## What this task involves
Search the data for the word "knee" and copy out every line that has it.

Dataset records:
****************

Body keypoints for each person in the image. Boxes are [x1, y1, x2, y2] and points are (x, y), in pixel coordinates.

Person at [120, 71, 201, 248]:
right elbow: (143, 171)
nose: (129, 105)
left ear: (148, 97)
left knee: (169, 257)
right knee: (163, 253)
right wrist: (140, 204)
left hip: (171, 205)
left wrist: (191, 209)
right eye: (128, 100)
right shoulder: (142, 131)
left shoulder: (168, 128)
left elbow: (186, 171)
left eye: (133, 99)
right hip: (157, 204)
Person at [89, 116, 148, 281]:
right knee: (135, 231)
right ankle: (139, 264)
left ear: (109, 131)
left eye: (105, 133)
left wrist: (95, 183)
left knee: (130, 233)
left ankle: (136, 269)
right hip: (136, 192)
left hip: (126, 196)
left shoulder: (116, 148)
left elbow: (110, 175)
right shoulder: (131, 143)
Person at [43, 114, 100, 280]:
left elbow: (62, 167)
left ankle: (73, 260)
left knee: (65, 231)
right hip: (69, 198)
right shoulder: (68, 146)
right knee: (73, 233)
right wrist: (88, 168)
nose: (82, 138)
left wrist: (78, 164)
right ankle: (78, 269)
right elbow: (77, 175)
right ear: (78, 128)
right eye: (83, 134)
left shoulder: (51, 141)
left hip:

****************

## Finished exercise
left knee: (169, 257)
right knee: (163, 253)
right knee: (135, 231)
left knee: (130, 233)
left knee: (65, 231)
right knee: (73, 233)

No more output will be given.